With his unusual batting stance, which involves glancing over his right shoulder to ensure his alignment at the crease prior to delivery, Burns admits that his technique has more “moving parts” than some, which made his initial return to the nets a bit of a struggle.
But, he added, his decision in the wake of his injury, to jot down his thoughts about where he was at as a batsman, had helped him to pick up where he had left off with the England team.

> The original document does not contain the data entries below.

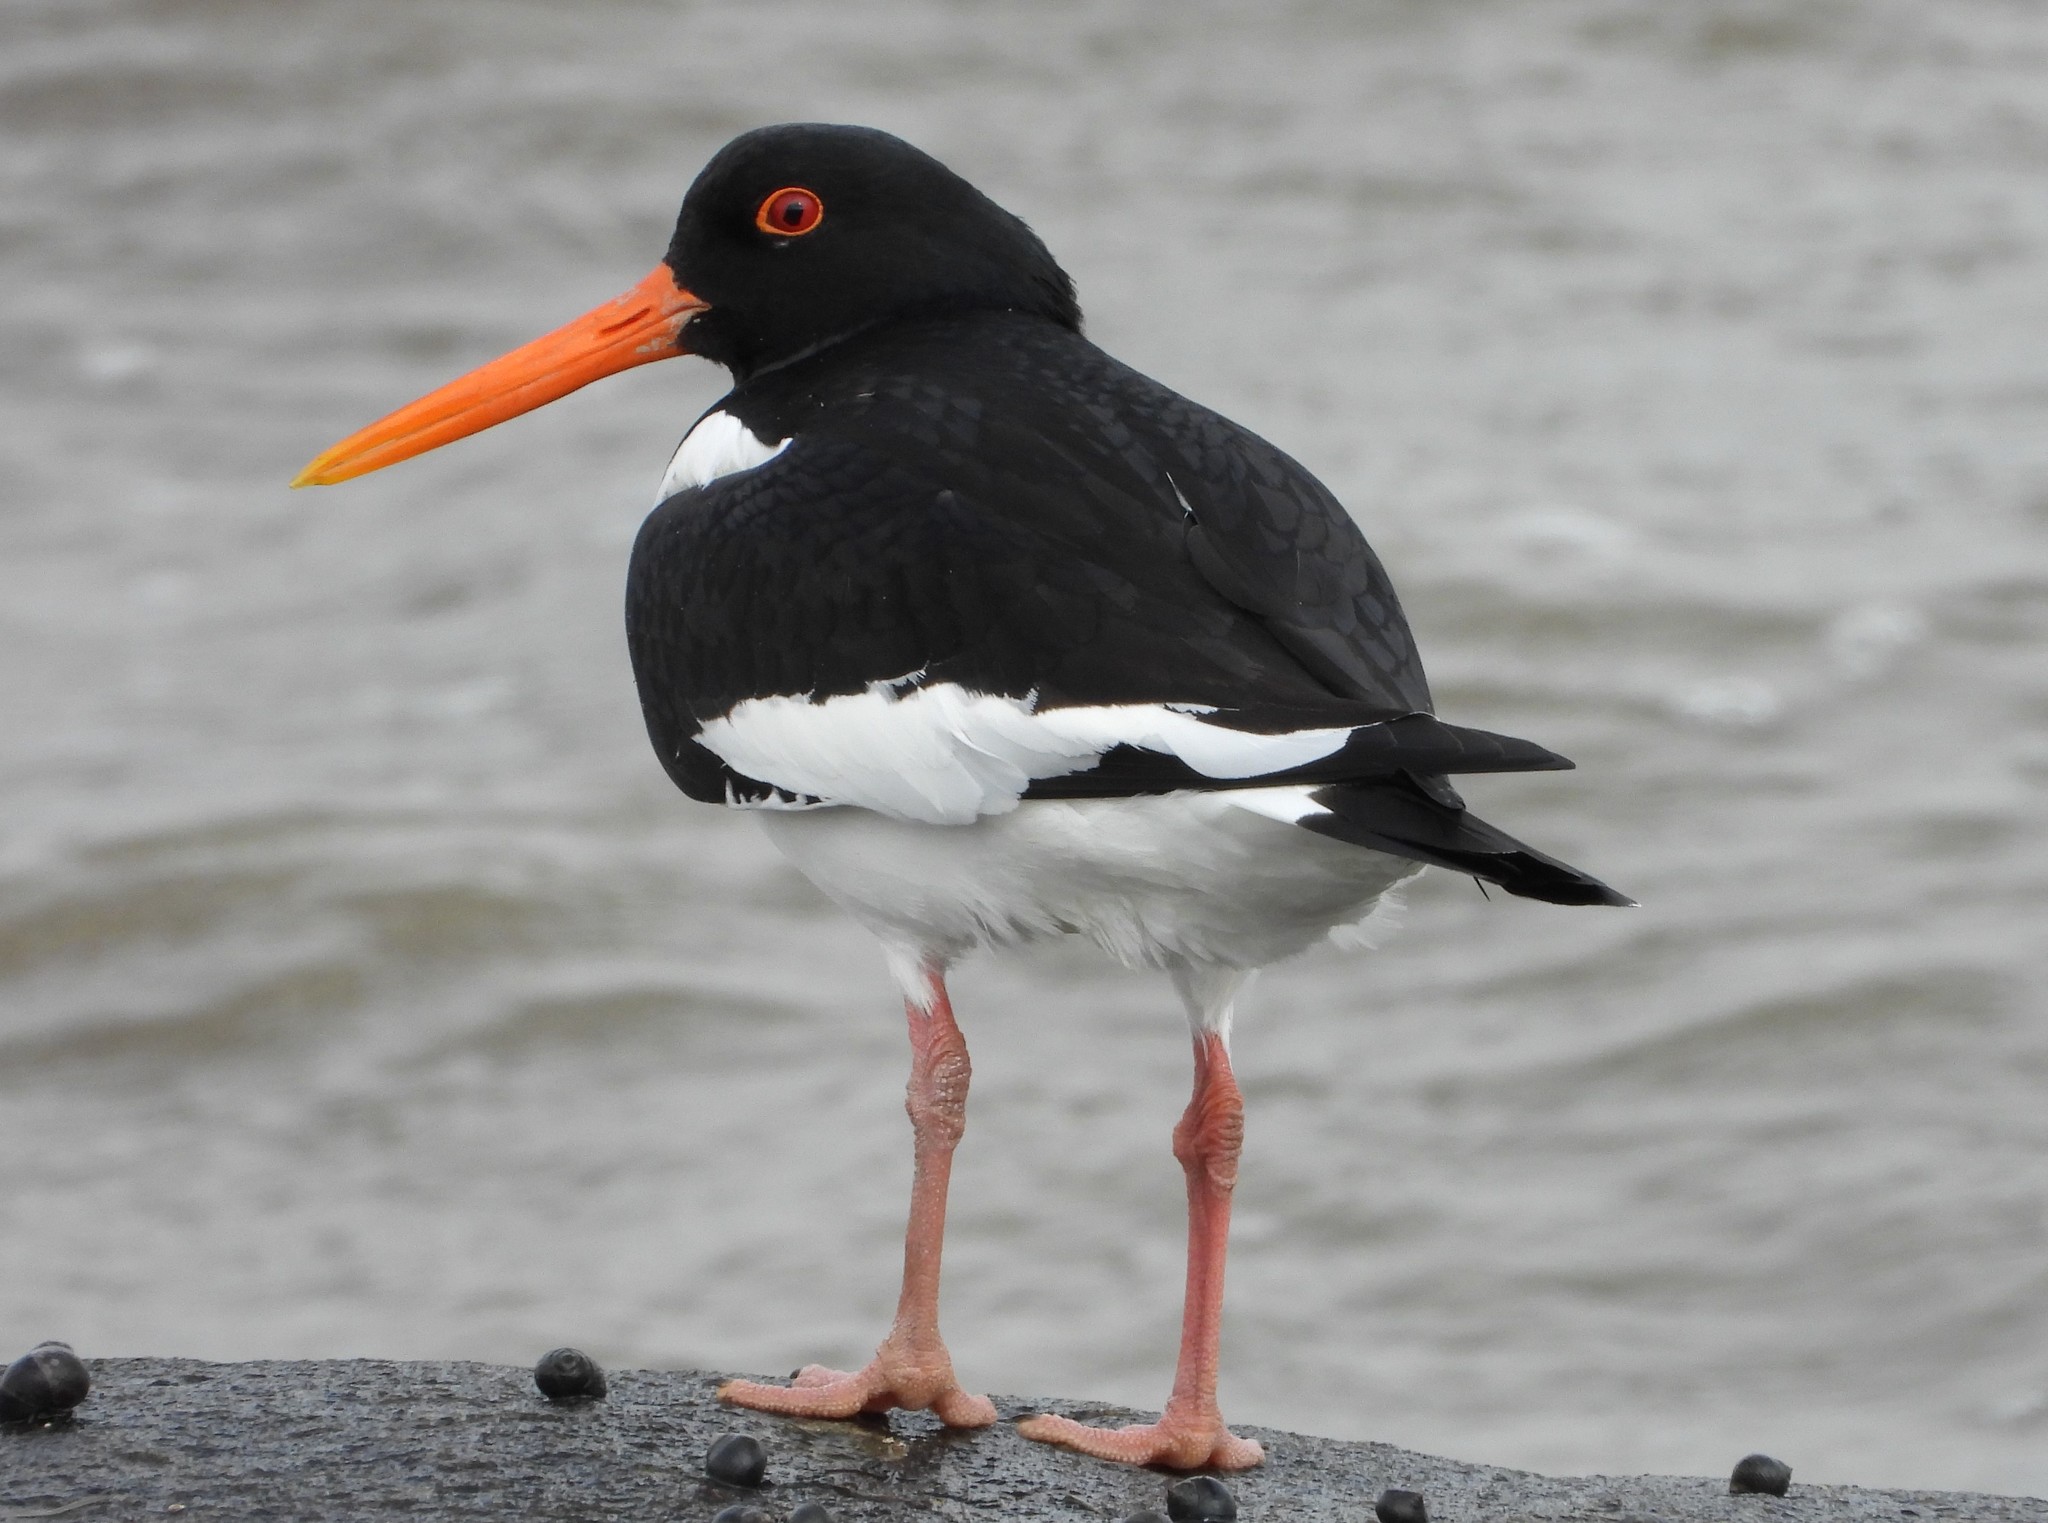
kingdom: Animalia
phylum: Chordata
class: Aves
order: Charadriiformes
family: Haematopodidae
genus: Haematopus
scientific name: Haematopus ostralegus
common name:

“There are a lot of moving parts, but it’s more of a rhythm thing,” he said. “It’s about feeling how those movements go in. The idiosyncrasies probably didn’t quite click into gear to start with, but I tried to leave myself fresh going into that first net on Monday.
“I didn’t try and think about it too much. When I got injured in South Africa, I wrote down all the things I though I’ve been doing well, what I’d enjoyed about my batting, in terms of feelings. So I had little read of them on Tuesday, And luckily it’s got a little bit better on Wednesday and Thursday.”
So far, Burns’ work at The Kia Oval has been limited to one-on-one sessions – principally with Graham Thorpe, the England batting coach, which he said had not felt too different to his usual training regime. The players are due to resume “cluster” training in the coming days, when the bowlers have built up their workloads, and Burns is hopeful he’ll be ready for action by then.
“A couple of hits down the line, I’ve remembered how to pick the bat up which is quite nice, and it’s good to be back,” he said. “I had a set of ten throwdowns, the day before we got locked down, but the last time [I batted properly] would have been January 1, six months ago.”
England know they will be in for a stiff test when West Indies series begins, not least from the battery of fast bowlers who played a central role in their side’s 2-1 series win in the Caribbean last year.
Shannon Gabriel is missing on this occasion, as he recovers from injury, but Kemar Roach, Oshane Thomas and Alzarri Joseph have been joined by the former Under-19 World Cup winner, Chemar Holder, who claimed 36 wickets in West Indies’ domestic competition this year.
“The last time we played each other they won, so they’re no slouches,” said Burns. “Their bowling attack caused us a lot of problems, they are very skilful and they’ve got some pace, certainly. I remember walking around the pitch in the first Test and seeing [Gabriel and Thomas] bowling, and I thought, oof, this will be quite tasty. It’s going to be a stiff test, no matter what comes.
“The biggest difference between County Cricket and international cricket is the intensity of the game,” he added. “Everything just ramps up, especially the consistent pace of bowlers, and you have to make yourself sharp by overtraining on speed and short balls, areas where you are going to get targeted by the opposition.”
England are due to assemble at the Ageas Bowl in late June ahead of the first Test on July 8. However, Burns said that, after some initial concerns about playing cricket during the Covid-19 outbreak, he was confident that the ECB’s provisions would ensure the players’ safety throughout the series.
“There were some hypothetical scenarios about what it might that look like, what risk factors there were,” he said. “But the messaging that we’ve had has put our minds at ease about the situations that we might find ourselves in.
“The explanations we’ve had are really positive, and I think a lot of the guys just looking forward to playing some cricket.”